I put a foot gingerly over the side. The water is shockingly iced but it feels punishingly good. What must Georges de Bellio think of me? Thoughts come in waves through my mind about Blanche
. What do I do with this need to constantly be with her? She doesn’t make it easy. If I’m honest with myself, she was coughing again. How can I be the objective observer? How can I treat her? She is frightened of losing me and I have a premonition that I will not only lose her but also my old friend Georges.
I sit on my knees in the bath. My genitals protest. The water stuns, numbs. I splash it on my face. There’s a war in my guts and the feeling doesn’t go away.

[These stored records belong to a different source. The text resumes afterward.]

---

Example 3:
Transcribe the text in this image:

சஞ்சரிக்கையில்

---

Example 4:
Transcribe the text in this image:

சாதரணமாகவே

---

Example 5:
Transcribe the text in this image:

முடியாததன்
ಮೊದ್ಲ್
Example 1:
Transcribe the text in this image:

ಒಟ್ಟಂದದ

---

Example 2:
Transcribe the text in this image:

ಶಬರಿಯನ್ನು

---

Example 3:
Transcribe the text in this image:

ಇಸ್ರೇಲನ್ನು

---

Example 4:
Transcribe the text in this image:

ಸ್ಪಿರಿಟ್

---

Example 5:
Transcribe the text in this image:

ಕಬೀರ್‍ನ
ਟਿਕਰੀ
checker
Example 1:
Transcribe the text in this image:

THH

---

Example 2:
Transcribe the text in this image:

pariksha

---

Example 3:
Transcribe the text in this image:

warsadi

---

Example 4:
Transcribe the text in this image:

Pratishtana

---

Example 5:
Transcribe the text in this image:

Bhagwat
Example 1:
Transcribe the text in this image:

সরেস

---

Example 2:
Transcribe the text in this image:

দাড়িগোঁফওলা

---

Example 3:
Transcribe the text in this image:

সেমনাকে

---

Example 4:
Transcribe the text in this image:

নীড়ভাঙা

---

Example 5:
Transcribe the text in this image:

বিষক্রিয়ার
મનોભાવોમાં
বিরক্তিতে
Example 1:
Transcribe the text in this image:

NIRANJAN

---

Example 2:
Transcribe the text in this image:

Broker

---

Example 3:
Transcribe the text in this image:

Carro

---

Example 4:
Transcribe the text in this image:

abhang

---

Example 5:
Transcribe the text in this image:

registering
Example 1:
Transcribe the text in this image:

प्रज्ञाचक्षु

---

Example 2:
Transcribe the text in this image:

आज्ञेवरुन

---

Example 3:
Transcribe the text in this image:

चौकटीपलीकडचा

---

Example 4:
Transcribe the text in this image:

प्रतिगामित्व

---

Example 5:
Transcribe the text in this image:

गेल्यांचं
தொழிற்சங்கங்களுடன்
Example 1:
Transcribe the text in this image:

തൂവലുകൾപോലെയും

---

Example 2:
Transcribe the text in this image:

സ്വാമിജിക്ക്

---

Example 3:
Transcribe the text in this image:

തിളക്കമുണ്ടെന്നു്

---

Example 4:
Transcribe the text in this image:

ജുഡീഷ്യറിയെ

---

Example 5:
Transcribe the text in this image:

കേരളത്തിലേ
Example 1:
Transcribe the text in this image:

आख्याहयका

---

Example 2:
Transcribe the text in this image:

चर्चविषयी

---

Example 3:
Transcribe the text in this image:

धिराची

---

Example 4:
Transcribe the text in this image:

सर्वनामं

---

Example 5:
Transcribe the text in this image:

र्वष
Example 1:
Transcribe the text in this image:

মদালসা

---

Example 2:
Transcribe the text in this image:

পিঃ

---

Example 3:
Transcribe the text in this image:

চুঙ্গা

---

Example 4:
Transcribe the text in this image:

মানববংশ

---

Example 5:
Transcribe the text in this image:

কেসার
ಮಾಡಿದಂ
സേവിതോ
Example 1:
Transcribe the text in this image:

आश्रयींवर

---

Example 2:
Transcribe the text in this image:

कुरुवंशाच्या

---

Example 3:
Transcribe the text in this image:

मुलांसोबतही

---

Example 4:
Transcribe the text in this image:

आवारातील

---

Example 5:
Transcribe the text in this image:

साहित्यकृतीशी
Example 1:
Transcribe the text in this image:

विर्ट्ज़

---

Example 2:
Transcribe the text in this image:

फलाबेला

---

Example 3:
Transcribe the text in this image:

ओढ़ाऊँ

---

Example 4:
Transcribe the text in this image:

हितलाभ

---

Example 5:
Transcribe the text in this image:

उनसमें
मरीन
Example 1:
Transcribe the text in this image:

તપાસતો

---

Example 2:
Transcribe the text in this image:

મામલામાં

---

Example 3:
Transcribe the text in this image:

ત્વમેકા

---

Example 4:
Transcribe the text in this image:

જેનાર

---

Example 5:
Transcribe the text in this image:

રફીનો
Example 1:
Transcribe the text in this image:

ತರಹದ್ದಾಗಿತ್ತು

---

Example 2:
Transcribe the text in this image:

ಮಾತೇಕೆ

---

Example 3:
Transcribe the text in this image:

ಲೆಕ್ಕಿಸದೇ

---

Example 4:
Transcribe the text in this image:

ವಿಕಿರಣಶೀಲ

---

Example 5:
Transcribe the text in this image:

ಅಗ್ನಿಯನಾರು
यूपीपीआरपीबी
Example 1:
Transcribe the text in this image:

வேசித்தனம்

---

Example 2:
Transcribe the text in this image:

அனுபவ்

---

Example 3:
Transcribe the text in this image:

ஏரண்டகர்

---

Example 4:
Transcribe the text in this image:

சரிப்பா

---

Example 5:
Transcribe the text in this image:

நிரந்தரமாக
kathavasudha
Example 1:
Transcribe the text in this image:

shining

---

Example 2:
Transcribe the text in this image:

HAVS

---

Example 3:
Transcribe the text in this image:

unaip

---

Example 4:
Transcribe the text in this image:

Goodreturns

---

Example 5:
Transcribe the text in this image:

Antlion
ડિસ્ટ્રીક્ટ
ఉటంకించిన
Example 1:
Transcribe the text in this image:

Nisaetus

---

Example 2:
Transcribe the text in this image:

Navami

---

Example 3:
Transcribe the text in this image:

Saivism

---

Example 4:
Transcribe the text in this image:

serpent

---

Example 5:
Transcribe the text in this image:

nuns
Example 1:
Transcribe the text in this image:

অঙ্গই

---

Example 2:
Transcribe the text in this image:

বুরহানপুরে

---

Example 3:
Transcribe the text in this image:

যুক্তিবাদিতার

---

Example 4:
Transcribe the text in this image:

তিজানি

‘Nooo!’ I call out, disturbing the ghosts in the walls.
As I step out of the bath, I notice the date on yesterday’s paper lying on the floor. The opening of the Salon des Refusés is already happening. I have been writing the date on patients’ notes all week and I hadn’t even realised it was approaching. I don’t usually forget things. Perhaps I need a remedy to balance out my energies. Or is it the Phosphorus having its way with me?
There are classes at Père Suisse but he won’t be expecting anyone, and as for Georges, my guess is that he will be one of the first visitors standing in line, moustachios glistening.
It is barely 9am and I get dressed for the second time this morning. I must hurry to the Palais de l’Industrie, there’s no time to walk. Luckily, I manage to flag down an empty hansom. The coachman raises an eyebrow when I choose to sit next to him.
‘Fine morning,’ he says, proudly as if this day is his creation.
‘The Palais de l’Industrie,’ I say, willing the horse to move faster. Exhibition staff will be putting the finishing touches to the hangings. All our paintings are almost ready to show off.
‘Would you like me to go quickly?’ he asks.
‘Thank you,’ I say, drumming my fingers on my thigh.